4.  HIV is a way into our medicalized world in which we are learning an incredibly overwhelming amount of technical information about bodies.  I’m fascinated but I need a focus that isn’t just about getting old.

Sometimes you need a guardian.

5.  It’s a vulnerability disease and vulnerability interests me as much as freedom because they’re so related.  HIV makes you a banquet for microbes, which may end up ruling the world if they don’t already.  Know your adversary.  And then the vulnerability of behavior -- how to be open to intimacy and disclosure without being destroyed by them.

6.  The consequences of any plague-level disease are so devastating that whole generations, and therefore nations, and therefore civilization itself can be brought down crashing into war, famine, population displacement on a massive scale, and therefore the whole planet could be spun back into chaos.  At least until the humans are gone.
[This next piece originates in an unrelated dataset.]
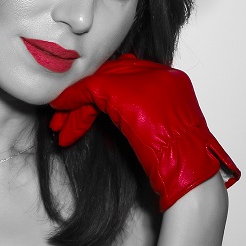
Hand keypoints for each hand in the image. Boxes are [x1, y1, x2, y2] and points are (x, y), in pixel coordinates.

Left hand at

7.  The ongoing struggle to understand what it means to be human starts with a boy thrown out of his home because he is considered gay, therefore undeserving, and converted by need to make money into a vector for diseases carried back to families by ruthless men.  I find these boys an opening through their misery to an understanding of ruthless and clueless men -- and women.  I need to know where they come from.  It’s a bioreligious question.